To start with is the composition of the EDB, in which 7 out of 8 members are from the private sector. Nobody will dispute that the private sector has played an important role in the development of the country and that like in all countries, it must continue to bring its contribution.
The rub is that its composition lends to conflict of interest. It is only too obvious that when considering a project submitted by an investor, the chances of bias for or against are definitely higher with the present EDB than if it were made up of independent members.
More fundamentally, though, is that formulating government policy on economic development is the government’s role, because government is elected by the people for precisely that and the people expect that this should be so – always. Outsourcing this role to the private sector, as with the present arrangement with the EDB, goes against the public interest. It was not without reason that this country decided in its foundational years to have a separate Ministry of Economic Development and Planning, and all other substitutes have fallen short of the oversight standards this Ministry held up until the Ministry of Finance decided – wrongly in our view – to do away with it. This paper has repeatedly made a plea for its restoration, and we stand by that position.
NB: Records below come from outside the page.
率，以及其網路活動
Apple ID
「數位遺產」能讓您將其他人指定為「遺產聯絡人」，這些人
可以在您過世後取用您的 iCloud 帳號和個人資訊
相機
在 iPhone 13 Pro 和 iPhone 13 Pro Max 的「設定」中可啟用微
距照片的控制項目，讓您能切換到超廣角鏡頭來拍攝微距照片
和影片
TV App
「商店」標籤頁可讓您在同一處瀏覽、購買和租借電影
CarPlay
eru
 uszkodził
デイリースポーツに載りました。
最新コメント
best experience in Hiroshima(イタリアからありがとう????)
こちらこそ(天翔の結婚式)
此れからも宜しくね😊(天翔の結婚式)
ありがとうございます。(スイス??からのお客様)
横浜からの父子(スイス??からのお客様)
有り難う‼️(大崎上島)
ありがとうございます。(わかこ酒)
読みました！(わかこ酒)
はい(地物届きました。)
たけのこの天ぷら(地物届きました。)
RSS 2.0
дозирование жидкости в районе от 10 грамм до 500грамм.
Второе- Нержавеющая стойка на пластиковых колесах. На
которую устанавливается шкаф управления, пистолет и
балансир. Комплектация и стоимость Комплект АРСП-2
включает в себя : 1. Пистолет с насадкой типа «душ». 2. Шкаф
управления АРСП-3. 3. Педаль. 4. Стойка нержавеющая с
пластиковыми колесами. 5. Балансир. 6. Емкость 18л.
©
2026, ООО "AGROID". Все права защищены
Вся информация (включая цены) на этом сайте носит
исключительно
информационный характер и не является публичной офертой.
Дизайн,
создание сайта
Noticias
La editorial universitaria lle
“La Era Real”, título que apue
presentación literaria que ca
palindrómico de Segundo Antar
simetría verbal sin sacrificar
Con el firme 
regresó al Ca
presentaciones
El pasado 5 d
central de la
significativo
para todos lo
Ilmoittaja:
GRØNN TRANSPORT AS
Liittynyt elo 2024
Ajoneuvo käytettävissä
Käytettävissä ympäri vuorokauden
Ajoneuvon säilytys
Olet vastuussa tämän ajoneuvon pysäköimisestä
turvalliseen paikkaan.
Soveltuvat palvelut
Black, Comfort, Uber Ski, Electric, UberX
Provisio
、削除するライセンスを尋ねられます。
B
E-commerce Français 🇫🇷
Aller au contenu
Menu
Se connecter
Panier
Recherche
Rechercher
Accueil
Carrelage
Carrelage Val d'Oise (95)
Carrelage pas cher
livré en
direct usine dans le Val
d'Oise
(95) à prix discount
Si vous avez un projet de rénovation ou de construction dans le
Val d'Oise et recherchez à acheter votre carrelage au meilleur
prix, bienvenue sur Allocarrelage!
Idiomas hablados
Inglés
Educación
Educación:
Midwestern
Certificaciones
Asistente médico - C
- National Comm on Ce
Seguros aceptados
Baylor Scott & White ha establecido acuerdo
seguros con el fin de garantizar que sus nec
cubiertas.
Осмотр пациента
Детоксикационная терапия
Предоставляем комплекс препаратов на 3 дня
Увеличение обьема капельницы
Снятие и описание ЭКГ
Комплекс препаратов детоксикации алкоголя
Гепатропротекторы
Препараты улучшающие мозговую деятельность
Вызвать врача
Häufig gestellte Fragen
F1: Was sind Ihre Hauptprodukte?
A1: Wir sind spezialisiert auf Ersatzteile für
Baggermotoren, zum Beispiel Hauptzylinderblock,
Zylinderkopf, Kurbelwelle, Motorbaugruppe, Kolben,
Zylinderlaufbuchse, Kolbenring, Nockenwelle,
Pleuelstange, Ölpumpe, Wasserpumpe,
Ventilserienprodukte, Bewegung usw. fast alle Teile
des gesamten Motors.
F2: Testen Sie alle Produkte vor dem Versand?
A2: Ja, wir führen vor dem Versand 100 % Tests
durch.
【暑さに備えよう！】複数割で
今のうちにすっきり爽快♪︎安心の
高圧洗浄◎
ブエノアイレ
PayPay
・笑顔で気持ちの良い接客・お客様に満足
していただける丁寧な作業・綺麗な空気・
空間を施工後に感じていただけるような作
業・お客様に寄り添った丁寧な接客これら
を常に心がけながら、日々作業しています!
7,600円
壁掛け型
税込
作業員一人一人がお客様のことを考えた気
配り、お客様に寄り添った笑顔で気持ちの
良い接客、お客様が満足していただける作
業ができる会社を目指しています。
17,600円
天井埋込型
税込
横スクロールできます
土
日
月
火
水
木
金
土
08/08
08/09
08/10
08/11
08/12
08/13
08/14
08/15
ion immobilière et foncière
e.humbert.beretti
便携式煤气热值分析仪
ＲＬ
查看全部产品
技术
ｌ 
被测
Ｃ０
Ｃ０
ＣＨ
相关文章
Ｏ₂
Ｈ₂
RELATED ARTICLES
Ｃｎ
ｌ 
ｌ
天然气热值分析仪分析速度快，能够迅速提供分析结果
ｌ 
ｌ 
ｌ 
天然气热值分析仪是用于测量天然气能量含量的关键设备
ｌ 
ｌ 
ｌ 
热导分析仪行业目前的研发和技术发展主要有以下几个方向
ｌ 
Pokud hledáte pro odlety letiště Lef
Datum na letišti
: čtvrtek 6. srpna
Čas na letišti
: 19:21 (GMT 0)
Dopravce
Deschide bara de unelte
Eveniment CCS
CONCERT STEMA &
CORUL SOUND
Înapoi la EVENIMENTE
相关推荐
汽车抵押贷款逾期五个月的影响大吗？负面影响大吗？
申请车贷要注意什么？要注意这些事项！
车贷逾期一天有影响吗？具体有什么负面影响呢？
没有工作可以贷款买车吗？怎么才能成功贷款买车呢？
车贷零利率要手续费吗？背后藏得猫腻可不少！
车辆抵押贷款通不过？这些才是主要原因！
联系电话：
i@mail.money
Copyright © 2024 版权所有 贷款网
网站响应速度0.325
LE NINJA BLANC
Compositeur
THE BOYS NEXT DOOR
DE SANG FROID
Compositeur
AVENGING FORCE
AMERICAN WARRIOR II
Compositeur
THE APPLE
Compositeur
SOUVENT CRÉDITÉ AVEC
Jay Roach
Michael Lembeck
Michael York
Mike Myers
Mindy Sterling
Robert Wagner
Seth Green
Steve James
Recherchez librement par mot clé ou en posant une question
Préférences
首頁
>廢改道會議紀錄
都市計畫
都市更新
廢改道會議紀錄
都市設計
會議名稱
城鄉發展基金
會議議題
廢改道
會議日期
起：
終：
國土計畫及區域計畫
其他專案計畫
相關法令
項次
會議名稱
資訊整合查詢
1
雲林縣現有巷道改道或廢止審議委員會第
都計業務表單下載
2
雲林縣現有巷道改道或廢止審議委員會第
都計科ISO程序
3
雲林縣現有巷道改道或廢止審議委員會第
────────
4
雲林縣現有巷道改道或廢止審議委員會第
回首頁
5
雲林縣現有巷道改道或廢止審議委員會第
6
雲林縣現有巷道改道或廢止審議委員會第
As for the cash for passport scheme, the crux of the issue is not that it is going to leave in the lurch the promoters of luxury villas. Rather, it is that there is no counterpart to this offer –namely, the individuals have no obligation to take part in the economic development of the country, so what will be their motivation to come here except for their own benefit, whatever that may be.
On the other hand, when a mere bus-stop is costing Rs 1.5 million to put up, and the restoration of a beach (Mon Choisy) is estimated to cost Rs 350 million, what is Rs 35 million to the national coffer in comparison? And it will be one-off, with no indication of where the money will go.
Besides, therefore, the dubious credentials of the firms and individuals involved in this dark scheme – as an article by Pradeep Jeeha in today’s issue of this paper shows – the fact that they will not really be contributing anything to the national weal is the strongest argument against this scheme. Unless it is amended so as to favour concretely the development of the country, it carries more risks than benefits for the people at large. Either it is reworked, or it is dumped.